---------- PROVIDED INFORMATION ----------

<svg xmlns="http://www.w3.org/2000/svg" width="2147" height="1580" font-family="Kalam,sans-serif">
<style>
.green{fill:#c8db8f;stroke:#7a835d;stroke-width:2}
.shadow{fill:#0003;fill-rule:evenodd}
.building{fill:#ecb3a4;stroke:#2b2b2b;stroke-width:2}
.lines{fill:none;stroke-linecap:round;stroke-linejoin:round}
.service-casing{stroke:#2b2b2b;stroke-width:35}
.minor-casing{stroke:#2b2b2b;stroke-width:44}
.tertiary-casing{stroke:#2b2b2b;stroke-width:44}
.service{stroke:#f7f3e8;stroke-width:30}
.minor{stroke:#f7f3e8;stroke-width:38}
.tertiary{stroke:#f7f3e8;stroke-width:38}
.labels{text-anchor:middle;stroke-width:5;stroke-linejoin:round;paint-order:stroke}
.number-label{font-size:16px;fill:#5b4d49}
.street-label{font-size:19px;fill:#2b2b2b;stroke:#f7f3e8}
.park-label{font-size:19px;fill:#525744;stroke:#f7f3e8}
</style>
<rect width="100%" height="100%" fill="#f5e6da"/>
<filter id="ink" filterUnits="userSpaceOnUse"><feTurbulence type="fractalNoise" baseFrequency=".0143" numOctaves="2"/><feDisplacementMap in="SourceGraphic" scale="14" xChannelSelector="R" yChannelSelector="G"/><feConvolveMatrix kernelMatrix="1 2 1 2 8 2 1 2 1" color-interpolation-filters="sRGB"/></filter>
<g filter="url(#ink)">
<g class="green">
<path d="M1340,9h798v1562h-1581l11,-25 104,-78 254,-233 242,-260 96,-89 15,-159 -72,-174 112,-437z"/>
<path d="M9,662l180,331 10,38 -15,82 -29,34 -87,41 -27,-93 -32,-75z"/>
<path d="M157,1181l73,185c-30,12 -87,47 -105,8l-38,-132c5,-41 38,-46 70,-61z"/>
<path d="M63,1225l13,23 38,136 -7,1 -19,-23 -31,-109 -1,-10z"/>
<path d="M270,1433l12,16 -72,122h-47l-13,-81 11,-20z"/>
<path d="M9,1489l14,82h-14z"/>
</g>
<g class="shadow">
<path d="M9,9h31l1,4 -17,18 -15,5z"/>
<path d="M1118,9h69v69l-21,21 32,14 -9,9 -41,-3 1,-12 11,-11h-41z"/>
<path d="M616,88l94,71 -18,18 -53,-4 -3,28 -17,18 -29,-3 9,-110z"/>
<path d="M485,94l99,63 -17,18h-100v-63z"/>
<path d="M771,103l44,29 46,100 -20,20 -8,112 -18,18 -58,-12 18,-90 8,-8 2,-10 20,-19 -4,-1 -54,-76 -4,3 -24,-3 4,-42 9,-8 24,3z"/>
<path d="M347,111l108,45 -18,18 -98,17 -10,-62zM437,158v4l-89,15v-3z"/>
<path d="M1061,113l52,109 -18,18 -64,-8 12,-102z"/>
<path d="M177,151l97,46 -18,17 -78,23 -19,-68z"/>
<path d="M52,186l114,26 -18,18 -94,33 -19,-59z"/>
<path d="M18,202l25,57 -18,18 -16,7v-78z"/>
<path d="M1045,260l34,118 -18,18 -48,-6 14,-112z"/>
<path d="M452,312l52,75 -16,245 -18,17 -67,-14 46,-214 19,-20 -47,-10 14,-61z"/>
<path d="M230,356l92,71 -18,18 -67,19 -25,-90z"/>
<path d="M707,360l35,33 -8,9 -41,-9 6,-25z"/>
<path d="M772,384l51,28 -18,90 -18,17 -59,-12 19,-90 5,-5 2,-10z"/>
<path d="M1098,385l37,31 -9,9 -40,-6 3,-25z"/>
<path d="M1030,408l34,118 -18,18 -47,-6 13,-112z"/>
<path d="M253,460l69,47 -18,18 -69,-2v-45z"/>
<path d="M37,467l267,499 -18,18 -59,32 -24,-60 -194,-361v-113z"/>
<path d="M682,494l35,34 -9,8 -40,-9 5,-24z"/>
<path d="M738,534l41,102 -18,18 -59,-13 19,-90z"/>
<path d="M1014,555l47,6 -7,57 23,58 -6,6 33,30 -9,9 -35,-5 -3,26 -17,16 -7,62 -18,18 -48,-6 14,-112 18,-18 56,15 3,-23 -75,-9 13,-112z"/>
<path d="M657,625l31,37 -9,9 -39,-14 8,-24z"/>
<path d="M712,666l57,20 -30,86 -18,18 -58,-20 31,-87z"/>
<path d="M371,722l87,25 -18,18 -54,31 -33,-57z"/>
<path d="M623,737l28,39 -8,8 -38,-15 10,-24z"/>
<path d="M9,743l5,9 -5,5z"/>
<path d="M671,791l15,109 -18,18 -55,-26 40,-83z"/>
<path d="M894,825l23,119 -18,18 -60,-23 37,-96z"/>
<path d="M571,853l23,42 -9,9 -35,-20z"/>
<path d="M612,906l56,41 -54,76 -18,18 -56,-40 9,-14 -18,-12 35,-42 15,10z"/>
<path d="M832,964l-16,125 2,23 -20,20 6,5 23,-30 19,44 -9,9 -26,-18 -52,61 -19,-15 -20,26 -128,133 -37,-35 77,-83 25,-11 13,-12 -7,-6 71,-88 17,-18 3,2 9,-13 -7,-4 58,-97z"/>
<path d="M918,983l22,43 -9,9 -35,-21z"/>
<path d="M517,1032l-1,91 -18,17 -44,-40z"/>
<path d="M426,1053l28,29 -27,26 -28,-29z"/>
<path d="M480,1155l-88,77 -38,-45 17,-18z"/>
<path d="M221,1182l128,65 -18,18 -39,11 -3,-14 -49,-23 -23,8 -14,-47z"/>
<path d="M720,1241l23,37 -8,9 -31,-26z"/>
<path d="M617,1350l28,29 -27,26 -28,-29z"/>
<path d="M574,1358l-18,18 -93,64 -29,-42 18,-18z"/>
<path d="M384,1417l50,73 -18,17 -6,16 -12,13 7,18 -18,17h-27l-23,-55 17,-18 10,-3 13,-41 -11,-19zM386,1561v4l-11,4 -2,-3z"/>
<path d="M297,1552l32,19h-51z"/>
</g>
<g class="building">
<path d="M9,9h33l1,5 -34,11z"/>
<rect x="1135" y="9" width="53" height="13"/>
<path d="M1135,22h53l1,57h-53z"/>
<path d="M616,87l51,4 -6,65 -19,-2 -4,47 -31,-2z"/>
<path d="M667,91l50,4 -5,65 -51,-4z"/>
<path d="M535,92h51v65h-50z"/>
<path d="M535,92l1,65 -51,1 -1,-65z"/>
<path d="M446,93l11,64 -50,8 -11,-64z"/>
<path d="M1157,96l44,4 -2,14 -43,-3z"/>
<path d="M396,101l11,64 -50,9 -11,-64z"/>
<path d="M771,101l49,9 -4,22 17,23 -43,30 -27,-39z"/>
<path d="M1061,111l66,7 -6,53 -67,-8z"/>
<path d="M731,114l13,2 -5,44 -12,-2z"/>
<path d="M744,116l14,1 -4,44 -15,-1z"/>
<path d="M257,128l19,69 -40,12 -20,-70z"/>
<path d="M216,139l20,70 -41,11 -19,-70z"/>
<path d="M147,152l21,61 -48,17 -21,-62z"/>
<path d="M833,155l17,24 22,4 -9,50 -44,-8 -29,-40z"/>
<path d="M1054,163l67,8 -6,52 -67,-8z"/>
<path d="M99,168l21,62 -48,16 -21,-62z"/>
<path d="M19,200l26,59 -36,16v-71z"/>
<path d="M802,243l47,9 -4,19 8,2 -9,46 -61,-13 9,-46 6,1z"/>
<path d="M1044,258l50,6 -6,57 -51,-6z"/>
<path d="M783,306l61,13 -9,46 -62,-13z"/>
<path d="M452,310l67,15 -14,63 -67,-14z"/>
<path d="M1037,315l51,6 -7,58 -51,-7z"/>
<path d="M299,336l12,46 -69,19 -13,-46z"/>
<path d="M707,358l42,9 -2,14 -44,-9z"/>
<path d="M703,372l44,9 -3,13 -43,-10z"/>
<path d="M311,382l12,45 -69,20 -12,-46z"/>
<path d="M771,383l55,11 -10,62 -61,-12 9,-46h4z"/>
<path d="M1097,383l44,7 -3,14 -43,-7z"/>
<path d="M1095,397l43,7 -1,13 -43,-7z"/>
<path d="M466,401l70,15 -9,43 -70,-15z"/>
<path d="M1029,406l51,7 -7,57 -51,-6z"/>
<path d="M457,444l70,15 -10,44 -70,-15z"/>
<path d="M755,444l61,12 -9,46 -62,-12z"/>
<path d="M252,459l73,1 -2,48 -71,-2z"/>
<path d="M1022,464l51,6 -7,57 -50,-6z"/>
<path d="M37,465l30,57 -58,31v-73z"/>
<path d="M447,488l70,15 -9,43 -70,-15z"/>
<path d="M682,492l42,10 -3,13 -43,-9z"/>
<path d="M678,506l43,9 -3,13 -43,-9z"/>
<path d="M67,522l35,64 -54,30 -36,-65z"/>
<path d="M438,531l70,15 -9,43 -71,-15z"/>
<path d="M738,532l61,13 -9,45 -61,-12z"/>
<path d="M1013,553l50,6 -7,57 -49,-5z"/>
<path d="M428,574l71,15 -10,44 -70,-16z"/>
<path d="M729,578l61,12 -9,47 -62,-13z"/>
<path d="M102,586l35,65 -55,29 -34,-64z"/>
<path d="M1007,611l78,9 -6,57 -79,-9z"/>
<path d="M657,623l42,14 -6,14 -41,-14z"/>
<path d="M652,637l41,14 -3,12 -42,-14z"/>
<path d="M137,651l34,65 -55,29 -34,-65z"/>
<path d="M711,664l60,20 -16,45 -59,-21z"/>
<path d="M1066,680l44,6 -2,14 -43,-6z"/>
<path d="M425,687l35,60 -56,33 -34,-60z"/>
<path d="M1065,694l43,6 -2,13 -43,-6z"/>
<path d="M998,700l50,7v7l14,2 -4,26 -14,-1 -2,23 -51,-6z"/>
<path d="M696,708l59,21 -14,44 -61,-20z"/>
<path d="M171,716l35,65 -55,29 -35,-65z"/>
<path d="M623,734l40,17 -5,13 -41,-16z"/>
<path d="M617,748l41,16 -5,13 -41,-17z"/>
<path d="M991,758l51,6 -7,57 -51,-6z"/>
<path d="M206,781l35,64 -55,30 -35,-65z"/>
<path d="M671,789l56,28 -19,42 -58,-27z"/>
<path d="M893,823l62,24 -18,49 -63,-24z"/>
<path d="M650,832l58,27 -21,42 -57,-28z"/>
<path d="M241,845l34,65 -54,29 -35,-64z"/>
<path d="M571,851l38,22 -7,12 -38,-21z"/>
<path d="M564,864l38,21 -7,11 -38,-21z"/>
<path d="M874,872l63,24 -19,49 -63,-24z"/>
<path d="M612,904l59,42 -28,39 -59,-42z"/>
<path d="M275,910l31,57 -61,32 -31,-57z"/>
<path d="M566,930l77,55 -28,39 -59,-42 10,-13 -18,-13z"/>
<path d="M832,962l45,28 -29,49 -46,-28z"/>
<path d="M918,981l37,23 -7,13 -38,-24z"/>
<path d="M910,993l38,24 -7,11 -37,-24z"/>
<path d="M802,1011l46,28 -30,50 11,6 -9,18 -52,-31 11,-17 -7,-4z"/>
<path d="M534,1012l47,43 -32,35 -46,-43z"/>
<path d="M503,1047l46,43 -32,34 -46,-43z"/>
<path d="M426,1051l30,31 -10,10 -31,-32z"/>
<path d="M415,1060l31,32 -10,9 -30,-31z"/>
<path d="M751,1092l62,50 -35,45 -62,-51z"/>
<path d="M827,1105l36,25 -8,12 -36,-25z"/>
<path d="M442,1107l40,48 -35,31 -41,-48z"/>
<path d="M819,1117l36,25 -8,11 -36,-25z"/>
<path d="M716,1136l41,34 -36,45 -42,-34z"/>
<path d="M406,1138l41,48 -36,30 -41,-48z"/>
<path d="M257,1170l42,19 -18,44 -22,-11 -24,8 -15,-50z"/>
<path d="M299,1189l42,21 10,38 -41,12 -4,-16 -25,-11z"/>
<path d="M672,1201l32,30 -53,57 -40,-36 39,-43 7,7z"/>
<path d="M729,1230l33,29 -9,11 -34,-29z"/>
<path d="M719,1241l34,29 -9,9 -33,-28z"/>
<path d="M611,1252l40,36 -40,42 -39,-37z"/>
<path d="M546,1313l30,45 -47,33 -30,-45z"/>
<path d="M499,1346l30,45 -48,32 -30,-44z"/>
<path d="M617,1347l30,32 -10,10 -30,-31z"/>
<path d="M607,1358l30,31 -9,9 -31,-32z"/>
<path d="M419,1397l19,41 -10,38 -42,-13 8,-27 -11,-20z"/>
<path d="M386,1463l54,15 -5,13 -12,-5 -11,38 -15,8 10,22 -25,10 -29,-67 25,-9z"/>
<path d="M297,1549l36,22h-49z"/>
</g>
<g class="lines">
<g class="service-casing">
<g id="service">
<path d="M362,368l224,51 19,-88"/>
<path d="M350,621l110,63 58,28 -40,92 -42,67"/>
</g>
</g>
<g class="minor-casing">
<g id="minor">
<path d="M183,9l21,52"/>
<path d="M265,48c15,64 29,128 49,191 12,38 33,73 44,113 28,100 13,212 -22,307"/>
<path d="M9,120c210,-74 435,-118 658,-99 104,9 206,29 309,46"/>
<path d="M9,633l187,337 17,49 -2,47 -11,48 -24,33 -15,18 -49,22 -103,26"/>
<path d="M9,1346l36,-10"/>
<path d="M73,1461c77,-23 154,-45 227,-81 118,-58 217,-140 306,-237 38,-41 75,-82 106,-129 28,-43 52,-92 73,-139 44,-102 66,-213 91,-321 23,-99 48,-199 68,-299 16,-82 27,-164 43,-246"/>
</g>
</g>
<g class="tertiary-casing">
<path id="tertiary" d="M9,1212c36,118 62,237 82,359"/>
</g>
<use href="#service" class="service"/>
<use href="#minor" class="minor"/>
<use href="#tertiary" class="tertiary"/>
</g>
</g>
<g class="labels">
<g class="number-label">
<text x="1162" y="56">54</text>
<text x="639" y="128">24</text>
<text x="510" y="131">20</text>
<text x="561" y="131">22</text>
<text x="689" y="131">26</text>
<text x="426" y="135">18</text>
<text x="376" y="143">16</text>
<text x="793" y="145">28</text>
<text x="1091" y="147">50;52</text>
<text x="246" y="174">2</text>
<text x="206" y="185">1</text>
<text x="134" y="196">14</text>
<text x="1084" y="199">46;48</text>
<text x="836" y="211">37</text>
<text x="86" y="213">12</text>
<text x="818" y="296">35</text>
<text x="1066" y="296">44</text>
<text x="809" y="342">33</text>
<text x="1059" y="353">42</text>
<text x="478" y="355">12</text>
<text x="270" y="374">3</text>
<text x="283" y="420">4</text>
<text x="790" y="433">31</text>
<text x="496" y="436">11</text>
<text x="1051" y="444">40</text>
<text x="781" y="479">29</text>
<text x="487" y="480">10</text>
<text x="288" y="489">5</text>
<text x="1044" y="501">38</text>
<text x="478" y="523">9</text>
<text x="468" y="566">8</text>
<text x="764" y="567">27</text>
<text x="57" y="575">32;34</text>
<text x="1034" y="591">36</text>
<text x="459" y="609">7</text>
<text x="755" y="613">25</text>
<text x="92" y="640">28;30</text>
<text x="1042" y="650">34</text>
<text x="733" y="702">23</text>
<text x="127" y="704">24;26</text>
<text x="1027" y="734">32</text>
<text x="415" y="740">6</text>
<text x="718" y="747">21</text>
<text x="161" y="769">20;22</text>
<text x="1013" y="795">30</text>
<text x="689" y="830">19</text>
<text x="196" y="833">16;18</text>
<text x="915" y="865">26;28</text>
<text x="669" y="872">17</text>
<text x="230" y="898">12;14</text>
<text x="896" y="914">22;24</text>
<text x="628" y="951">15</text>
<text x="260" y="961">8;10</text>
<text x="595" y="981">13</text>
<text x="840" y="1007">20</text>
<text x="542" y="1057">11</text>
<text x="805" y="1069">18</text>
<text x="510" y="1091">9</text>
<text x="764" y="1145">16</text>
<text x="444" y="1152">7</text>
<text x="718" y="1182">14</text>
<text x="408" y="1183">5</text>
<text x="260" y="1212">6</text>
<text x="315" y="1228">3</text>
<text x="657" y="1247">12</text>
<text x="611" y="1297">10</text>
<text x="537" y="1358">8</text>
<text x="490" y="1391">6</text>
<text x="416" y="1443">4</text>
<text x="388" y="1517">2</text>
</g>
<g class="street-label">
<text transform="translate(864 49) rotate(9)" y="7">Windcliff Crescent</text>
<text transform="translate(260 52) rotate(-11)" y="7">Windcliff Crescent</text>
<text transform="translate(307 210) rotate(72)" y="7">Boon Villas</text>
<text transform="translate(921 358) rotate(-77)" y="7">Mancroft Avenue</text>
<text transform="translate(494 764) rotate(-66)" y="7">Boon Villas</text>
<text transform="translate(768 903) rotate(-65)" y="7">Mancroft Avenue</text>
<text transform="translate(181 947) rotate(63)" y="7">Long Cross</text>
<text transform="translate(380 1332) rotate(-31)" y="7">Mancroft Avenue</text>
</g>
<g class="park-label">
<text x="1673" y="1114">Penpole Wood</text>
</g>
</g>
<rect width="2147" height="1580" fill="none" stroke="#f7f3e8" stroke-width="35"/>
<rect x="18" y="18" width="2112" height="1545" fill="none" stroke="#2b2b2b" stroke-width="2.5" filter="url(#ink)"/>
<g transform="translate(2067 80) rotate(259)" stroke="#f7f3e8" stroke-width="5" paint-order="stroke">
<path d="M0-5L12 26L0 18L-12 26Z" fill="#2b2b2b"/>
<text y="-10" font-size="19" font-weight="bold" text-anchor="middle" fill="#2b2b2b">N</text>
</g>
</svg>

----------

Out of the preceding entries, pull each line that contains the word "lines".

.lines{fill:none;stroke-linecap:round;stroke-linejoin:round}
<g class="lines">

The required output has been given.